Спорить с Виктором Хурдин не хотел, он видел, что товарищ его встревожен и болен душой, и нужно было хоть чем-нибудь да успокоить его, и потому он сказал:
– Предположим, ты прав. Но взгляни по-иному. Вся наша работа – это наш хлеб. Хлеб насущный. Без него не прожить ни нам, ни детям. Так же как отцы и матери, зарабатываем мы свой хлеб, но иным трудом.
Виктор улыбнулся и помахал рукой.
– Нет, не на хлеб мы работаем. Матери наши на честный хлеб, а мы – на дьявола. Разве мебельные гарнитуры, японские – это хлеб? А немецкие ванные? Столовое серебро, золотые побрякушки? Да и даже в еде: паштеты, оливки, дурь всякая – какой уж там хлеб… И наша работа тоже. Если завтра по волшебству исчезнут все наши самолеты, мир остановится? Нет. Поохают и забудут. Единственная беда: мадама моя в Испанию не улетит. У нее путевка. А представь, что завтра наши мамки не станут свою работу делать. Уж тут, без хлеба, мир взвоет, а потом помрет. Значит, там – хлеб насущный, а у нас – баловство.
Виктор подошел к Хурдину, положил руки ему на плечи и пристально поглядел в глаза.
– Боже мой, дружба… На что мы жизнь свою тратим, что мы с ней делаем… Ведь ее больше не будет.

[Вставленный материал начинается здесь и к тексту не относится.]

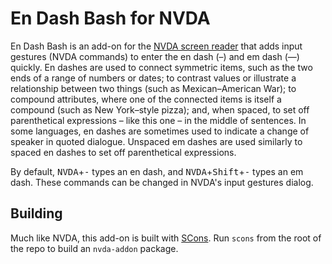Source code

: # En Dash Bash for NVDA
En Dash Bash is an add-on for the [NVDA screen reader](https://nvaccess.org) that adds input gestures (NVDA commands) to enter the en dash (–) and em dash (—) quickly. En dashes are used to connect symmetric items, such as the two ends of a range of numbers or dates; to contrast values or illustrate a relationship between two things (such as Mexican–American War); to compound attributes, where one of the connected items is itself a compound (such as New York–style pizza); and, when spaced, to set off parenthetical expressions – like this one – in the middle of sentences. In some languages, en dashes are sometimes used to indicate a change of speaker in quoted dialogue. Unspaced em dashes are used similarly to spaced en dashes to set off parenthetical expressions.

By default, <kbd>NVDA</kbd>+<kbd>-</kbd> types an en dash, and <kbd>NVDA</kbd>+<kbd>Shift</kbd>+<kbd>-</kbd> types an em dash. These commands can be changed in NVDA's input gestures dialog.

## Building
Much like NVDA, this add-on is built with [SCons](https://scons.org). Run `scons` from the root of the repo to build an `nvda-addon` package.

А мы ее – впустую. Я пробыл пятнадцать дней дома. И это равно пятнадцати годам жизни. Да, да… Долгие дни, мудрые, счастливые. Пойти на Вихляевскую гору и сидеть, глядеть, думать. Как травы растут. Как облака плывут. Как живет озеро. Вот она, жизнь человеческая. Работать в огороде, плетень плести во дворе. И жить. Слушать ласточек, ветер. Солнце для тебя встает, роса падает, дождь – все доброе, сладкое. Зарабатывать на хлеб чем-нибудь и жить. Жить долго и мудро, чтобы потом, на самом краю, не проклинать себя, не скрипеть зубами. Второй жизни не дано, и об этом жалеть – пустое. Но упустить свою единственную… Какая беда.